Amplifiers, dividers, internal voltage reference, ADC and anything in between. All will drift (very slightly). With shorted inputs, you're just measuring offset (which is usually compensated by auto-zero) and noise. Change in gain is irrelevant for this measurement, if your voltage reference would change from 10V to 9.9V, you wouldn't notice any difference with shorted inputs. Not saying I expect much for a well-designed DMM like the HP 3456A, but I can't imagine it'd be zero, just look at the 24h and tempco specs. Of course these are worst case. The gain error is specified by the % of value uncertainty; the offset error/noise is represented by the % of full scale error.
After 12 hours overnight with 26000 readings the SD was 180.979nV.
This is very close to the 170 nV saturation reported for n ~ 12000. The number of samples is sufficiently large that both should represent be a very good estimate of the population standard deviation, assuming it's purely determined by noise. Temperature shouldn't really matter for this measurement, although you might expect slightly more noise at higher temperatures. The difference between say 293K and 300K is unlikely to make much difference, I would expect. I believe the HP 3456A has better accuracy specs than the Fluke 8846A (it was a reference class meter in its day, similar to the 3458A now), not sure about noise.
I have noticed that the 8846A works internally (on the lowest range only) at 1000X higher resolution than the displayed LSD (I do know the difference between resolution and accuracy). You can see the full readings in stat mode or trend plot. Max DCV resolution is 0.1uV but internally is 0.1nV, Max Ohms resolution is 10uOhm but internally is 10nOhm etc. That 1000X resolution is there from 0.02NPLC to 100NPLC and with digital filter on or off.
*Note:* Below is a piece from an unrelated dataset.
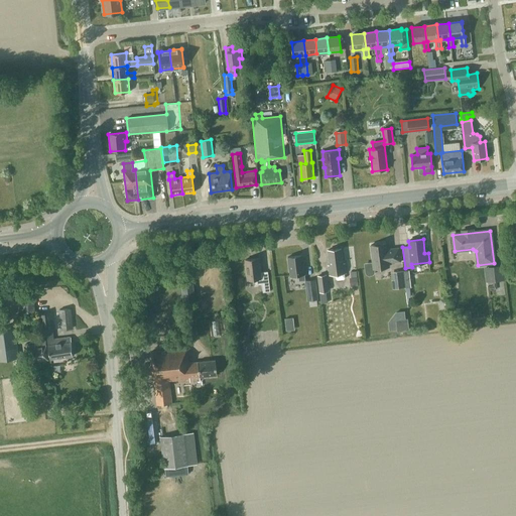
[(375,270),(375,269),(388,267),(388,263),(400,261),(398,248),(390,249),(390,251),(386,251),(385,244),(371,245),(373,262),(364,263),(365,271),(365,273),(367,275),(369,276),(373,275),(375,273),(375,270)]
It still only has 6.5 digits but on the lowest range but it seems to internally change amplification a decade at a time based on the reading to maximize resolution with a limit of 01.nV. Do all 6.5 digit meters do this?
Some do, especially Keithley. A random result via GPIB from a 5.5 digit meter with shorted inputs on its 300mV range (expect resolution 1 uV)
+000.0042E-3 (resolution .1 uV)
From a 6.5 digit meter on 100mV range:
4.75412547E-08 (.1 fV resolution!)
Especially the last one is completely ludicrous, I consider this just artifacts of the calculation and completely insignificant compared to the noise floor. The only advantage of the extra resolution is that it reduces quantization error, although it should be random for this (haven't studied it in that much detail). This is a real issue when averaging down to the last digit. Datron actually introduced noise in the measurement and then averaged it to get a better resolution. That's how they achieved 7.5 digits, I wouldn't be surprised if it was still used in the Fluke 8508, since they bought Datron to get their high accuarcy DMM technology). Most other brands return the same resolution via GPIB as on the display. Except for the 3457A which is specified as a 6.5 digit meter, but 7.5 digits of resolution via GPIB. This does not translate in improved accuracy, however, since the 3456A is superior in that regard.